Research shows that almost two thirds of respondents think control over the West Bank helps the state's security

A Palestinian boy looks behind a wall separating Jewish part and Palestinian part of the West Bank
A Palestinian boy looks behind a wall separating Jewish part and Palestinian part of the West Bank

Only three in ten Jewish Israelis think Israel’s control of the West Bank amounts to “an occupation,” a new poll has shown.

The figures, published on Sunday in research from the Israel Democracy Institute and Tel Aviv University, stand in stark contrast to the thoughts of Arab Israelis, 90 percent of whom consider it an occupation.

The survey of 600 respondents, conducted at the end of May, also showed that more than half of the Jewish Israelis polled felt that Israel should have immediately annexed the territories it conquered in the Six-Day War of 1967, and more than half thought that building Jewish settlements in the territories was “wise”.

Almost two thirds of Jewish Israelis felt that Israel’s control of the West Bank contributed to the state’s security, and almost half felt Israel should still annex the territory claimed by Palestinians as their state.

Among the many areas of disagreement between Jewish and Arab Israelis were settlements, and whether they were an obstacle to peace.
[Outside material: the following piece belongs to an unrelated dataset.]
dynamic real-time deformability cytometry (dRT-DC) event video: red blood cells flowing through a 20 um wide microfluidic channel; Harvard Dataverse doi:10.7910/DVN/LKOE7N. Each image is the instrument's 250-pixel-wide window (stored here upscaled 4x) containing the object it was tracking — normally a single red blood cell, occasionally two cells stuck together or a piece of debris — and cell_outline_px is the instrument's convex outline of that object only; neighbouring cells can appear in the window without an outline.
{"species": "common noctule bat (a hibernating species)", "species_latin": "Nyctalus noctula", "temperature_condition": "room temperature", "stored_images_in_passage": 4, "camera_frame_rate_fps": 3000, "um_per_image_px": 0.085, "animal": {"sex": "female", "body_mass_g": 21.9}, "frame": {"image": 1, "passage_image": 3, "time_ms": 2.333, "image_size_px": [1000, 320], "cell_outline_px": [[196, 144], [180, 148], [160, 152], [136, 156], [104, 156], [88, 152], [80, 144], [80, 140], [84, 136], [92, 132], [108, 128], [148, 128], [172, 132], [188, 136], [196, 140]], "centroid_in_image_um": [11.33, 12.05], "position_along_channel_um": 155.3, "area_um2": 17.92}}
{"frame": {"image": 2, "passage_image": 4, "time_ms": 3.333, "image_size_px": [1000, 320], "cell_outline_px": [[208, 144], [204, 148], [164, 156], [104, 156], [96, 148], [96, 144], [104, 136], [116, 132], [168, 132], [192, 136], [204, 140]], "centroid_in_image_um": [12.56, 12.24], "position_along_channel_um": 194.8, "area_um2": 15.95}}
Six in ten Arab Israelis were sure they were an obstacle, compared to only 15 percent of Jewish Israelis who thought likewise.

While neither ethnicity was optimistic about peace prospects under US President Donald Trump, Jewish Israelis were most wary about his intentions, with less than five percent sure he would not pressure Israel. By contrast, almost four in ten Arab Israelis felt sure Trump would not pressure Israel.

The poll is a project of the Evens Program for Mediation and Conflict Resolution at Tel Aviv University and the Guttman Center for Public Opinion and Policy Research of the Israel Democracy Institute.

Among the more interesting findings was that a majority of Jews – 55 percent – felt that the involvement of Arab states such as Saudi Arabia could help in reaching a permanent peace, which most Jews and Arabs said they still favoured.